**DOCUMENT EXTRACT**.
This report concerns recent work to repair roads and carparks on the Gallipoli Peninsula in western Turkey at the site of the historic Allied campaign in 1915. It is alleged that in late February 2005, Turkish authorities' widening of parts of the coastal road at ANZAC Cove and the construction of two car parks uncovered fragments of human bone and damaged the military heritage of the site. This report is concerned specifically with allegations that the then Australian Minister for Veterans' Affairs, the Hon. Danna Vale, had requested these roadworks in August 2004 and was therefore complicit in the damage wrought. The inquiry was established following public allegations regarding the government's complacency in allowing the construction to proceed without a proper heritage evaluation of the site.

**INSTRUCTIONS**.
**1)** Can you condense the paragraph of the Gallipoli roadworks report that begins "This report concerns recent work" into a short list that keeps its main facts?
**2)** Could you proceed with the Gallipoli roadworks report, picking up right after its last sentence?

(Raw records)
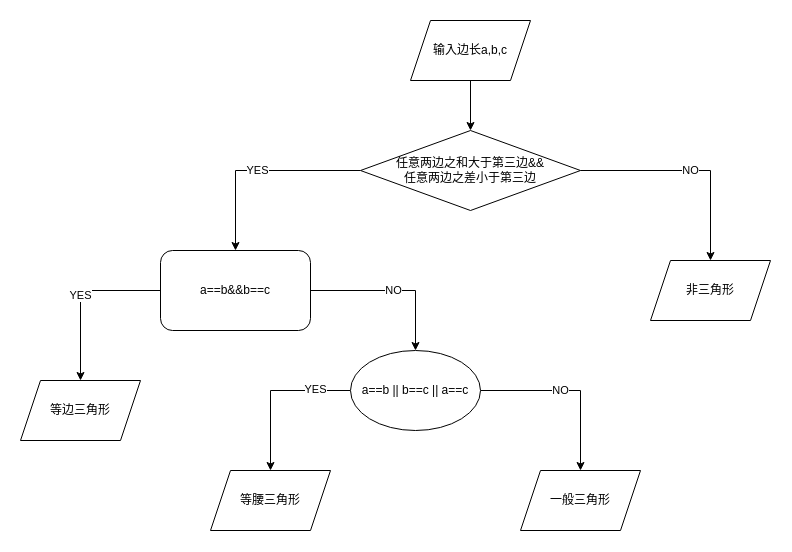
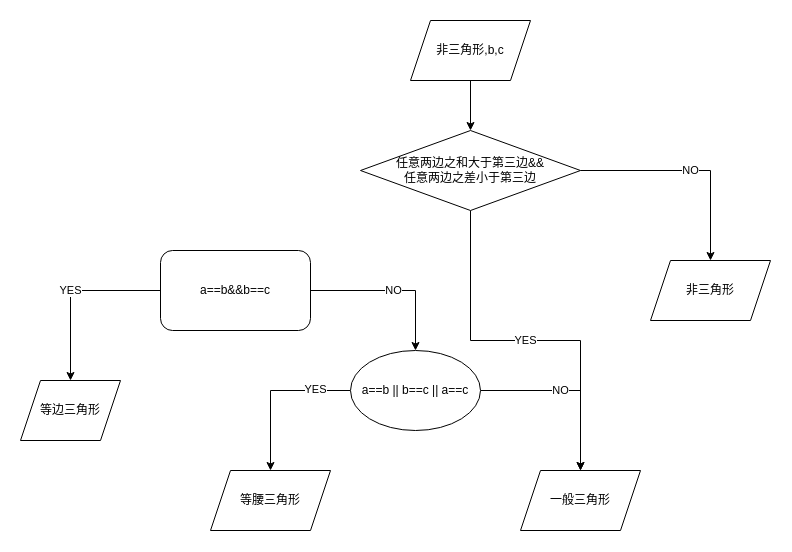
  <mxCell id="0" />
  <mxCell id="1" parent="0" />
- <mxCell id="2" value="输入边长a,b,c" style="shape=parallelogram;perimeter=parallelogramPerimeter;whiteSpace=wrap;html=1;fixedSize=1;" vertex="1" parent="1"><mxGeometry x="410" y="20" width="120" height="60" as="geometry" /></mxCell>
+ <mxCell id="2" value="非三角形,b,c" style="shape=parallelogram;perimeter=parallelogramPerimeter;whiteSpace=wrap;html=1;fixedSize=1;" vertex="1" parent="1"><mxGeometry x="410" y="20" width="120" height="60" as="geometry" /></mxCell>
  <mxCell id="3" value="" style="endArrow=classic;html=1;exitX=0.5;exitY=1;exitDx=0;exitDy=0;" edge="1" parent="1" source="2"><mxGeometry width="50" height="50" relative="1" as="geometry"><mxPoint x="450" y="230" as="sourcePoint" /><mxPoint x="470" y="130" as="targetPoint" /></mxGeometry></mxCell>
  <mxCell id="4" value="NO" style="edgeStyle=orthogonalEdgeStyle;rounded=0;orthogonalLoop=1;jettySize=auto;html=1;" edge="1" parent="1" source="6" target="7"><mxGeometry relative="1" as="geometry"><mxPoint x="710" y="250" as="targetPoint" /></mxGeometry></mxCell>
- <mxCell id="5" value="YES" style="edgeStyle=orthogonalEdgeStyle;rounded=0;orthogonalLoop=1;jettySize=auto;html=1;" edge="1" parent="1" source="6" target="10"><mxGeometry relative="1" as="geometry"><mxPoint x="190" y="250" as="targetPoint" /></mxGeometry></mxCell>
+ <mxCell id="5" value="YES" style="edgeStyle=orthogonalEdgeStyle;rounded=0;orthogonalLoop=1;jettySize=auto;html=1;" edge="1" parent="1" source="6" target="18"><mxGeometry relative="1" as="geometry"><mxPoint x="190" y="250" as="targetPoint" /></mxGeometry></mxCell>
  <mxCell id="6" value="任意两边之和大于第三边&amp;amp;&amp;amp;&lt;br&gt;任意两边之差小于第三边" style="rhombus;whiteSpace=wrap;html=1;" vertex="1" parent="1"><mxGeometry x="360" y="130" width="220" height="80" as="geometry" /></mxCell>
  <mxCell id="7" value="非三角形" style="shape=parallelogram;perimeter=parallelogramPerimeter;whiteSpace=wrap;html=1;fixedSize=1;" vertex="1" parent="1"><mxGeometry x="650" y="260" width="120" height="60" as="geometry" /></mxCell>
  <mxCell id="8" value="NO" style="edgeStyle=orthogonalEdgeStyle;rounded=0;orthogonalLoop=1;jettySize=auto;html=1;" edge="1" parent="1" source="10" target="16"><mxGeometry relative="1" as="geometry"><mxPoint x="390" y="390" as="targetPoint" /></mxGeometry></mxCell>
  <mxCell id="9" value="YES" style="edgeStyle=orthogonalEdgeStyle;rounded=0;orthogonalLoop=1;jettySize=auto;html=1;" edge="1" parent="1" source="10" target="11"><mxGeometry relative="1" as="geometry"><mxPoint x="120" y="410" as="targetPoint" /></mxGeometry></mxCell>
  <mxCell id="10" value="a==b&amp;amp;&amp;amp;b==c" style="whiteSpace=wrap;html=1;rounded=1;" vertex="1" parent="1"><mxGeometry x="160" y="250" width="150" height="80" as="geometry" /></mxCell>
- <mxCell id="11" value="等边三角形" style="shape=parallelogram;perimeter=parallelogramPerimeter;whiteSpace=wrap;html=1;fixedSize=1;" vertex="1" parent="1"><mxGeometry x="20" y="380" width="120" height="60" as="geometry" /></mxCell>
+ <mxCell id="11" value="等边三角形" style="shape=parallelogram;perimeter=parallelogramPerimeter;whiteSpace=wrap;html=1;fixedSize=1;" vertex="1" parent="1"><mxGeometry x="20" y="380" width="100" height="60" as="geometry" /></mxCell>
  <mxCell id="12" value="" style="edgeStyle=orthogonalEdgeStyle;rounded=0;orthogonalLoop=1;jettySize=auto;html=1;" edge="1" parent="1" source="16" target="17"><mxGeometry relative="1" as="geometry" /></mxCell>
  <mxCell id="13" value="YES" style="edgeLabel;html=1;align=center;verticalAlign=middle;resizable=0;points=[];" vertex="1" connectable="0" parent="12"><mxGeometry x="-0.55" y="-2" relative="1" as="geometry"><mxPoint as="offset" /></mxGeometry></mxCell>
  <mxCell id="14" value="" style="edgeStyle=orthogonalEdgeStyle;rounded=0;orthogonalLoop=1;jettySize=auto;html=1;" edge="1" parent="1" source="16" target="18"><mxGeometry relative="1" as="geometry" /></mxCell>
  <mxCell id="15" value="NO" style="edgeLabel;html=1;align=center;verticalAlign=middle;resizable=0;points=[];" vertex="1" connectable="0" parent="14"><mxGeometry x="-0.122" y="1" relative="1" as="geometry"><mxPoint as="offset" /></mxGeometry></mxCell>
  <mxCell id="16" value="a==b || b==c || a==c" style="ellipse;whiteSpace=wrap;html=1;" vertex="1" parent="1"><mxGeometry x="350" y="350" width="130" height="80" as="geometry" /></mxCell>
  <mxCell id="17" value="等腰三角形" style="shape=parallelogram;perimeter=parallelogramPerimeter;whiteSpace=wrap;html=1;fixedSize=1;" vertex="1" parent="1"><mxGeometry x="210" y="470" width="120" height="60" as="geometry" /></mxCell>
  <mxCell id="18" value="一般三角形" style="shape=parallelogram;perimeter=parallelogramPerimeter;whiteSpace=wrap;html=1;fixedSize=1;" vertex="1" parent="1"><mxGeometry x="520" y="470" width="120" height="60" as="geometry" /></mxCell>
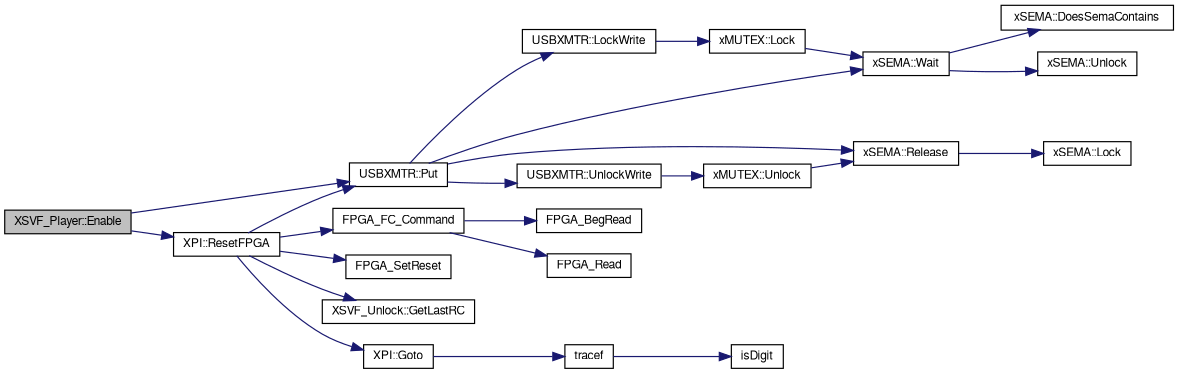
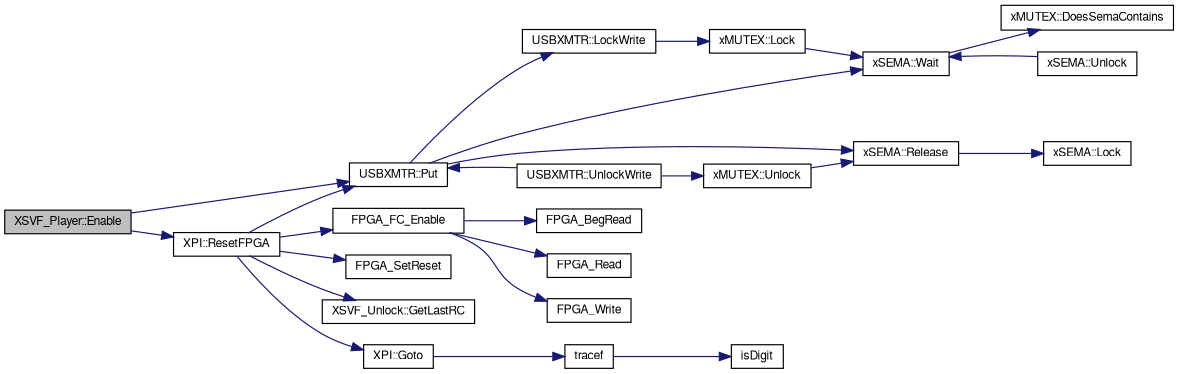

**SOLVED PROBLEMS**.
**1)**
- Subject: recent road and carpark repairs on the Gallipoli Peninsula in western Turkey, at the site of the 1915 Allied campaign.
- Allegation: in late February 2005, Turkish authorities widened parts of the coastal road at ANZAC Cove and built two car parks, uncovering fragments of human bone and damaging the site's military heritage.
- Focus: claims that the then Australian Minister for Veterans' Affairs, the Hon. Danna Vale, requested the roadworks in August 2004 and so shared responsibility for the damage.
- Origin of the inquiry: public allegations that the government let construction go ahead without a proper heritage evaluation of the site.

**2)**
Chapter 1 of this report examines the significance of the Gallipoli Peninsula. The 1915 conflict on the Peninsula was part of an Allied plan for Australian and New Zealand troops to distract the Turkish army from British troops landing further down the Peninsula. It was hoped that the British would then face little resistance in their push to capture the Dardanelles, and then Istanbul, assuming naval success. The nine-month conflict on the peninsula cost the lives of 87 000 Turkish, 22 000 British, 10 000 French, 8700 Australian and 2700 New Zealand soldiers, among others. An estimated 450 000 people were killed or wounded.

The Allied campaign at Gallipoli is one of the pillars of Australia's miliary history and is widely regarded as a defining moment in the formation of the Australian nation. It was reported first-hand by the revered military historian, Charles Bean; popularised in Peter Weir's 1981 film, Gallipoli; authoritatively documented in Les Carlyon's 2001 book of the same name; and recently depicted in Dr Peter Stanley's book, Quinn's Post. In recent years the Allied campaign at Gallipoli has experienced a resurgence of interest as a symbol of Australian independence, nationhood, national ethos and identity. There has been strong growth in attendances for ANZAC Day ceremonies at ANZAC Cove over the last decade. The level of visitation is expected to increase in the years leading to the centenary commemorations.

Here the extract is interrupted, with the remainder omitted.